From Senator Amy Klobuchar’s breast cancer experience to a 14-year-old survivor’s charity work for other children with cancer, here’s what’s happening in the cancer landscape this week.
Minnesota Senator Amy Klobuchar, 61, discussed her breast cancer journey on GMA this week, revealing she had been diagnosed with breast cancer seven months ago after her doctors at the Mayo Clinic discovered calcifications during a routine mammogram. A biopsy then revealed she had stage 1a breast cancer.
Klobuchar has now been declared cancer-free following a lumpectomy and radiation.
“Of course, this has been scary at times, since cancer is the word all of us fear, but at this point my doctors believe that my chances of developing cancer again are no greater than the average person,” she wrote in a statement.
The senator also urged people to continue getting screened and to not put off routine examinations.
“So, that's my first practical advice. Get those screenings. Go in, get a mammogram. Get whatever health checkup that you should normally be getting ... and the second is, just be grateful for the people around you."
After a seven-year break, The Wanted returned to music this week announcing a greatest hits album, a new single and a live charity performance for Stand Up To Cancer.
The five-member boy band initially spoke about reuniting in 2020 but were halted after bandmember Tom Parker was diagnosed with an inoperable brain tumor. Parker has said he is responding well to treatment and that the tumor has shrunk significantly.
"It's been a very sad eight months, so it's been nice to smile again, for me,” he said in a press conference.
The performance will take place on Sept. 20, and the greatest hits collection will be available to the public on Nov. 12.
"We have been talking off and on for a few years now about getting back together... but have all been working on other projects at different times so it didn't happen," said bandmember Jay McGuiness in a statement.
Ryan Alarcon, 14, is a three-time cancer survivor who understands the pressure of rushing to the emergency room in a dire situation and needing to grab a bag full of necessities as fast as possible. This idea is what inspired him to start creating hospital “go-bags” with his mother, Christy, for other families.
The two launched “Got Your Back-Pack” together to raise money for creating the hospital bags.
“We started to figure out that if you have a go-bag that is just like a pair of clothes, some towels, a charger, all the basic stuff, just have that ready if you get admitted, it makes it easier," Alarcon told 11Alive. "I would always have my own pillowcase. I would have blankets that were mine. I would always have sheets that were mine; everything was mine. It made me feel more comfortable than I would have."
To have all of these toiletries and basic necessities with them was vital when leaving in a rush, his mother explained. Alarcon, who was first diagnosed with acute myeloid leukemia at age three, has relapsed twice. Due to his illness, he and his mother have had to take many emergency trips to the hospital.
“You really only had time to grab your bag and keys; you couldn't even think about anything else,” she said.
The pair has raised over $9,000 on GoFundMe thus far.
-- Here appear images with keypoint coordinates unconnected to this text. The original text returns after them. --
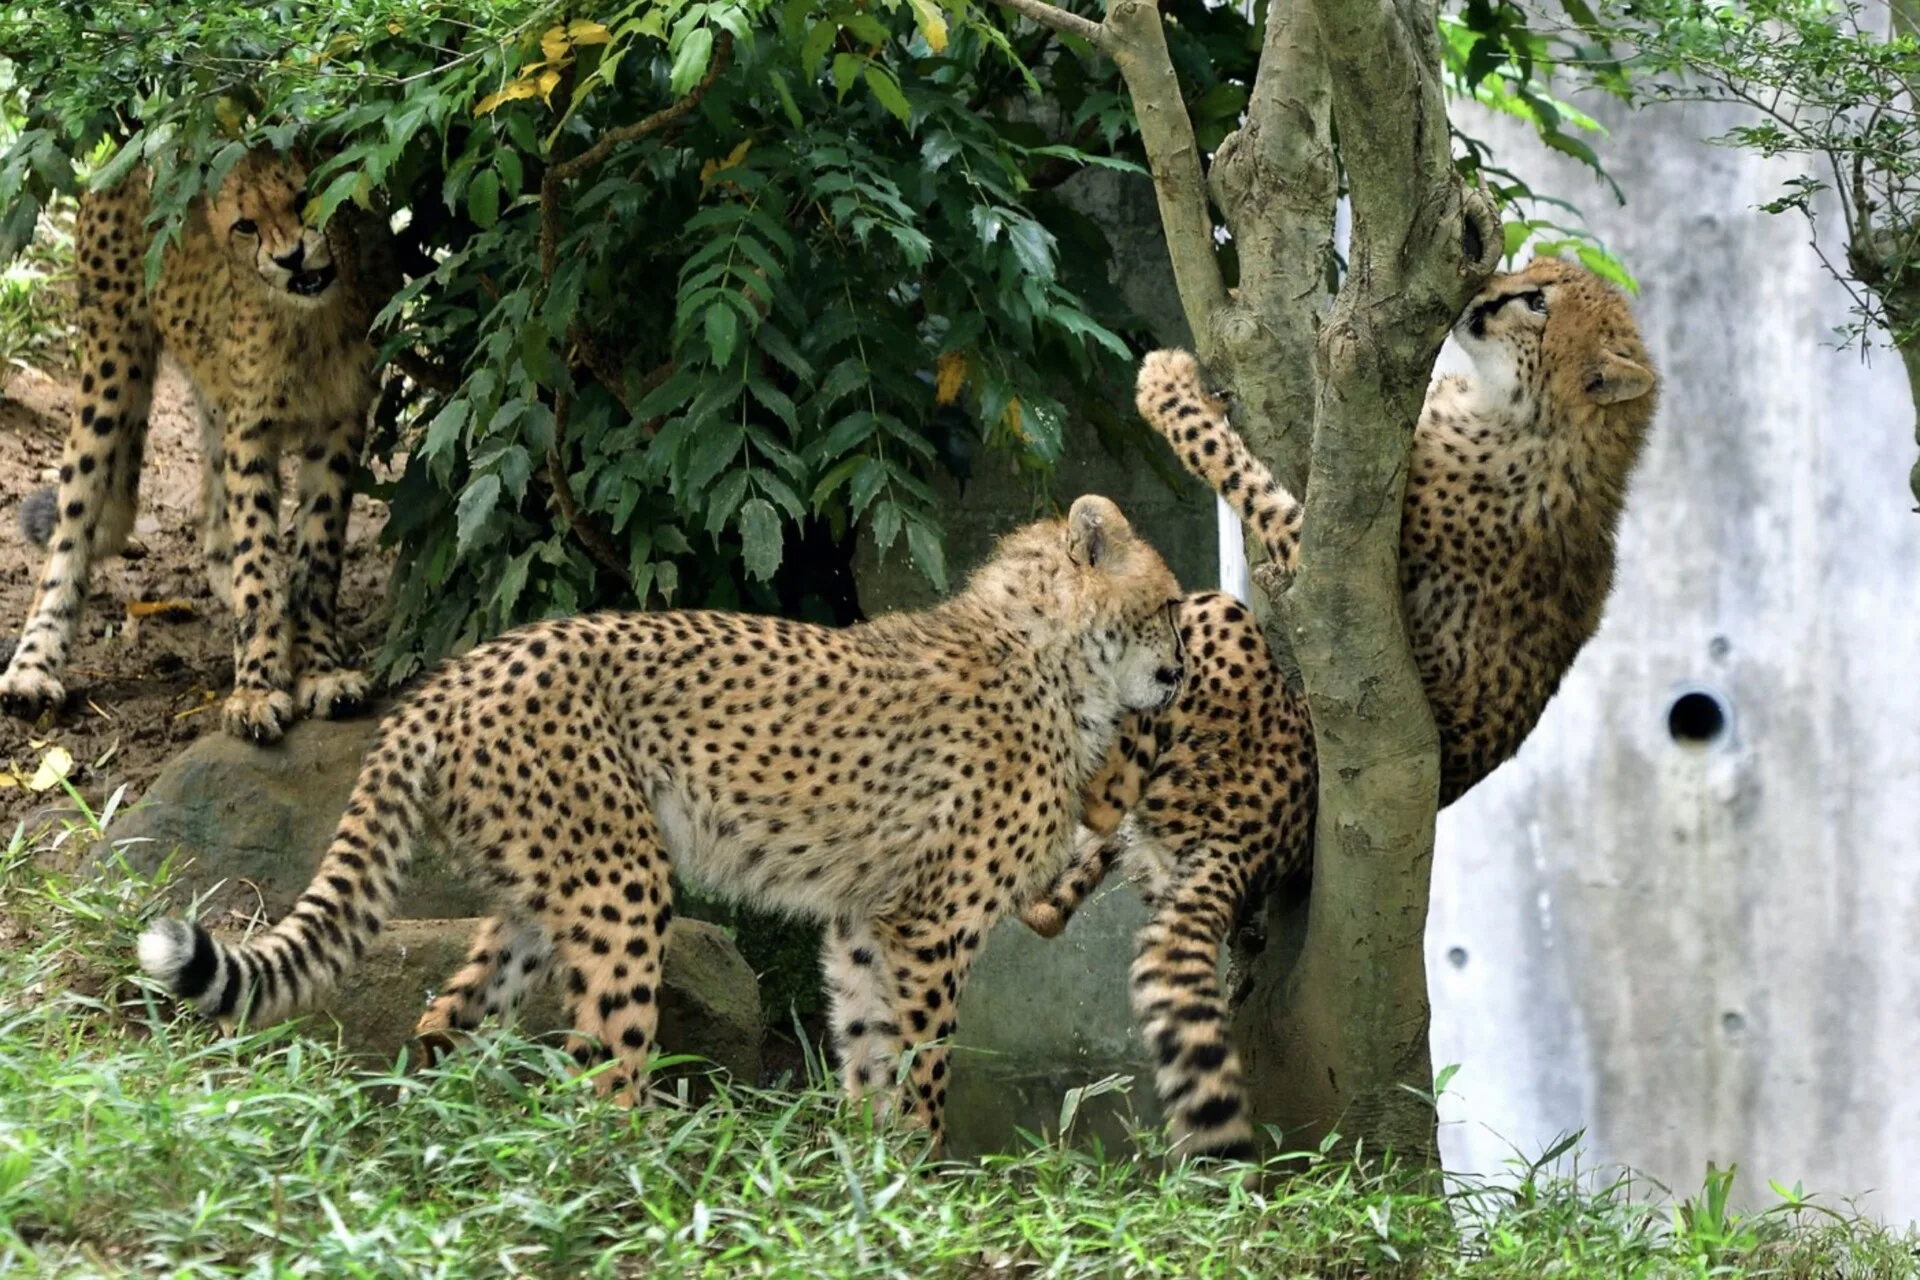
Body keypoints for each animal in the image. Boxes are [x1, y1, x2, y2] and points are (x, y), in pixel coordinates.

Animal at [0, 143, 397, 740]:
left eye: (304, 196)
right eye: (246, 225)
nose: (290, 258)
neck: (310, 321)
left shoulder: (338, 423)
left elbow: (317, 554)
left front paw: (320, 667)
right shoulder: (250, 428)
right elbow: (256, 552)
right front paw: (256, 687)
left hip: (208, 392)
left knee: (212, 517)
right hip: (113, 364)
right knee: (74, 521)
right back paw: (32, 666)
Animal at [139, 498, 1182, 1151]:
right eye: (1170, 606)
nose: (1177, 674)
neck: (1051, 654)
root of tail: (454, 675)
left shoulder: (863, 920)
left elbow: (868, 1048)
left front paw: (867, 1173)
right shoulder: (934, 924)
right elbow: (922, 1063)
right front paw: (925, 1182)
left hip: (541, 893)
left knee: (451, 1017)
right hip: (620, 882)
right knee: (603, 1075)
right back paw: (642, 1185)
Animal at [1029, 257, 1658, 1159]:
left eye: (1539, 302)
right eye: (1531, 273)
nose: (1476, 296)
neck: (1536, 423)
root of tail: (1250, 846)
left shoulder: (1331, 570)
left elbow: (1244, 473)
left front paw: (1169, 390)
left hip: (1217, 628)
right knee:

“It makes me feel really happy like I'm actually helping people, instead of everyone always helping me," Alarcon said." It makes me feel like I'm actually doing something.”
Actor, author and director Stanley Tucci recently shared that a tumor was found at the base of his tongue roughly three years ago. As a result, he underwent several months of radiation and chemotherapy to treat his cancer, as the tumor was too big to operate on. He subsequently had a feeding tube for six months.
“I’d vowed I’d never do anything like that, because my first wife died of cancer, and to watch her go through those treatments for years was horrible,” Tucci told Vera magazine.
He shared his concern over how it would affect his children, explaining that it was hard for them but that they were supportive.
“(Cancer) makes you more afraid and less afraid at the same time. I feel much older than I did before I was sick. But you still want to get ahead and get things done,” he said.